Prom będzie mógł zabrać na pokład 600 pasażerów oraz 180 pojazdów. Zgodnie z planem, po zakończeniu budowy, miałby obsługiwać połączenie Frederikshavn – Læsø. Jego budowa miałaby pochłonąć sumę 300 milionów koron duńskich.
Według przedstawicieli firmy, której promy pływają w barwach Læsø Færgen, uruchomienie nowego większego promu będzie tańsze niż wykorzystywanie dwóch jednostek, które obecnie pływają na tej trasie.

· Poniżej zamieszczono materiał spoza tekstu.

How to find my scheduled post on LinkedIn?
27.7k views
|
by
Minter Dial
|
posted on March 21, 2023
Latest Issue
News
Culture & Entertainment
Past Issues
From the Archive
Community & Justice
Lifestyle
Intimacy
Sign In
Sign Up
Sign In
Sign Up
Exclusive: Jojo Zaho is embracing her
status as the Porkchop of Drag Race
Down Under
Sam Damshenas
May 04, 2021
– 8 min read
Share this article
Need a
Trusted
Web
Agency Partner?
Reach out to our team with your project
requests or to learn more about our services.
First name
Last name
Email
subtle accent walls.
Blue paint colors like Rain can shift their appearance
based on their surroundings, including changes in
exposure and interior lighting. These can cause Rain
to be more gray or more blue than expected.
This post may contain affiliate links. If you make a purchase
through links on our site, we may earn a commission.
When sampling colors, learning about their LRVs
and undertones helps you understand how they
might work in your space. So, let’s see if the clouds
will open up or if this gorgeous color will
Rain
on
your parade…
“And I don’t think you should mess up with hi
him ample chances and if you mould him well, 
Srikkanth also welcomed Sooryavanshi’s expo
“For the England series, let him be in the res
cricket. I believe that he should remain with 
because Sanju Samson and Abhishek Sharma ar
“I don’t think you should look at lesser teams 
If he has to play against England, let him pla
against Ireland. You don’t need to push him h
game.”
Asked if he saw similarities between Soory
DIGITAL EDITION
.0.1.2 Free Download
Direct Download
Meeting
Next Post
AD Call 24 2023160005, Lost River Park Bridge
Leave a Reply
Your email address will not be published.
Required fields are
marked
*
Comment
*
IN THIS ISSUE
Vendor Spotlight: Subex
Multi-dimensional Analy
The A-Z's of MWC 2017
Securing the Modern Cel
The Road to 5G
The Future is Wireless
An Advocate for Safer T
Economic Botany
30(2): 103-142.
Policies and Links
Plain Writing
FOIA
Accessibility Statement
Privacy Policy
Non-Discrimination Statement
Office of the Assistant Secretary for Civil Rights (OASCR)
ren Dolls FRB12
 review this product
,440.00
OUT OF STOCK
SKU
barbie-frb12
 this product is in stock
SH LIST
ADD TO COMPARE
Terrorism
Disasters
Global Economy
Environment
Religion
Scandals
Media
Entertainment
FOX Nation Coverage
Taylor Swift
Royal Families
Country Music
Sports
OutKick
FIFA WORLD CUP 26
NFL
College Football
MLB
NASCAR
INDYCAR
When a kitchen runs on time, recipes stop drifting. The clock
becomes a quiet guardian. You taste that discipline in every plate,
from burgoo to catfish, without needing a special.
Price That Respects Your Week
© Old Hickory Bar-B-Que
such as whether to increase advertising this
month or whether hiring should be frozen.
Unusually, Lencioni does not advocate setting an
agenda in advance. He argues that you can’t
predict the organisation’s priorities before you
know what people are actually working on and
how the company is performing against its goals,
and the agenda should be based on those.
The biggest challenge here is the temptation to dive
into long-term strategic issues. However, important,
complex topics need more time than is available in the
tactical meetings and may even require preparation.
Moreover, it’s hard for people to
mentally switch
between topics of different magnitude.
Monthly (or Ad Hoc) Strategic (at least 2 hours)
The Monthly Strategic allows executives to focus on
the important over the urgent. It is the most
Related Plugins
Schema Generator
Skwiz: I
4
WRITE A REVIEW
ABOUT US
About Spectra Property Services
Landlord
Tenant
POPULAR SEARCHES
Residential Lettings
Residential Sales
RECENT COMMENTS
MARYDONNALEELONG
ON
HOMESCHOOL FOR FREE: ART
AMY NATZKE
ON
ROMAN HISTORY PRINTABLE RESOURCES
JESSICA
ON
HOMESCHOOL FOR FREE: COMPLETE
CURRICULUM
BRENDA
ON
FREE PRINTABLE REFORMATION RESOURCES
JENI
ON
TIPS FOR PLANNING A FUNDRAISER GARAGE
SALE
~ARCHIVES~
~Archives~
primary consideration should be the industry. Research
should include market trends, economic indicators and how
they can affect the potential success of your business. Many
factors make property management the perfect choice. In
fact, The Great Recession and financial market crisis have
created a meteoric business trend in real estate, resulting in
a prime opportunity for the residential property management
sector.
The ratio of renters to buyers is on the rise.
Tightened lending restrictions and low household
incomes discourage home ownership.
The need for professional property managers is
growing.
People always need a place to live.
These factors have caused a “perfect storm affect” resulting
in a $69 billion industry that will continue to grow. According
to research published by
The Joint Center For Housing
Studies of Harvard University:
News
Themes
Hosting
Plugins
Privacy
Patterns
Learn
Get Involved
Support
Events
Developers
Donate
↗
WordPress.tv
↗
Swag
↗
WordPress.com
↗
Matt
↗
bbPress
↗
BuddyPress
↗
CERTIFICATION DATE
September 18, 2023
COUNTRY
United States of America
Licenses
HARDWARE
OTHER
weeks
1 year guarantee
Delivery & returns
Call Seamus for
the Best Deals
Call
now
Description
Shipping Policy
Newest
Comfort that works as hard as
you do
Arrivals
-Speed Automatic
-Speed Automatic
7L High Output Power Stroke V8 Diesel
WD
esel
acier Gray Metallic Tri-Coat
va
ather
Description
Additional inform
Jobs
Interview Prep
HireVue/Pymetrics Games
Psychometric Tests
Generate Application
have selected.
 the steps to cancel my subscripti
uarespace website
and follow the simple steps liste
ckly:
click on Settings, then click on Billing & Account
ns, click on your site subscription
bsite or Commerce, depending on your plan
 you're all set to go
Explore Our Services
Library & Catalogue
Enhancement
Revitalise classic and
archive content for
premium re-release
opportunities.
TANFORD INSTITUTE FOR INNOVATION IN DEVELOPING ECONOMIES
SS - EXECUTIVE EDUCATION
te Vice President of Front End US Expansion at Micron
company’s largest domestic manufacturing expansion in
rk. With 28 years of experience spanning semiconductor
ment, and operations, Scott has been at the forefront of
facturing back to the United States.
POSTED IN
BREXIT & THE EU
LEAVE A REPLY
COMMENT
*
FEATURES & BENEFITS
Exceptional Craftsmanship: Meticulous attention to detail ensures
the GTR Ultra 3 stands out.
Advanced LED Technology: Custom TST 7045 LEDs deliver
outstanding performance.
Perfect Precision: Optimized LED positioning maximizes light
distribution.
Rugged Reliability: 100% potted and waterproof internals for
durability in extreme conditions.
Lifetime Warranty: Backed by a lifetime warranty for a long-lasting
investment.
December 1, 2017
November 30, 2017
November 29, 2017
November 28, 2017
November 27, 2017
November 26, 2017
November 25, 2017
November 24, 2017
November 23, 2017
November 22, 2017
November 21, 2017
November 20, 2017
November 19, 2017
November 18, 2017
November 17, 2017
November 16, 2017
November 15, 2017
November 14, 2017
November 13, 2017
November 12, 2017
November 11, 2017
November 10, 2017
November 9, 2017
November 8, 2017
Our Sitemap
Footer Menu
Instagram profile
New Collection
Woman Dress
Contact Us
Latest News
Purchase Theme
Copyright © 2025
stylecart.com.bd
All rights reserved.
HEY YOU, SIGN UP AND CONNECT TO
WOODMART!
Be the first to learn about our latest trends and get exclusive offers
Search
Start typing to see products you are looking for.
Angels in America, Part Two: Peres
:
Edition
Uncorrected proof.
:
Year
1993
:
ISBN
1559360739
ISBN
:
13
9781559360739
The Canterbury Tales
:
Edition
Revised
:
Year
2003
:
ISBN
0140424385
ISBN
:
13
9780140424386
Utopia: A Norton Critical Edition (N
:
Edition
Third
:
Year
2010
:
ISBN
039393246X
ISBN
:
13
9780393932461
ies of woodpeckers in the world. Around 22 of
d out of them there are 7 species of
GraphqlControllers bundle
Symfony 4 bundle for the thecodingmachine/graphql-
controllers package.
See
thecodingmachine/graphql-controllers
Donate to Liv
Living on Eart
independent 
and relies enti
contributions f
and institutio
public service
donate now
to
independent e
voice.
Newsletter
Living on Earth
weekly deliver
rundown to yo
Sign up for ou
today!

Teraz wszystko leży w rękach urzędników. Jeśli dadzą oni zielone światło, we flocie Færgeselskabet Læsø z dwóch znajdujących się obecnie w eksploatacji jednostek pozostanie jedna - Margrete Læsø, która będzie pełnić funkcję rezerwową. Ewentualnie zostanie ona wyczarterowana innej firmie. Drugi prom - Ane Læsø – zostanie sprzedany.
„Decyzje jeszcze nie zapadły, ale spodziewamy się tego” - powiedział Olav Juul Gaarn Larsen, szef Færgeselskabet Læsø. Urzędnicy powinni zaprezentować swoje stanowisko jeszcze w tym miesiącu.
Korzenie firmy Færgeselskabet Læsø sięgają 1872 r. Oferuje ona dziś na trasie Frederikshavn – Læsø 3-4 połączenia dziennie w każdym kierunku.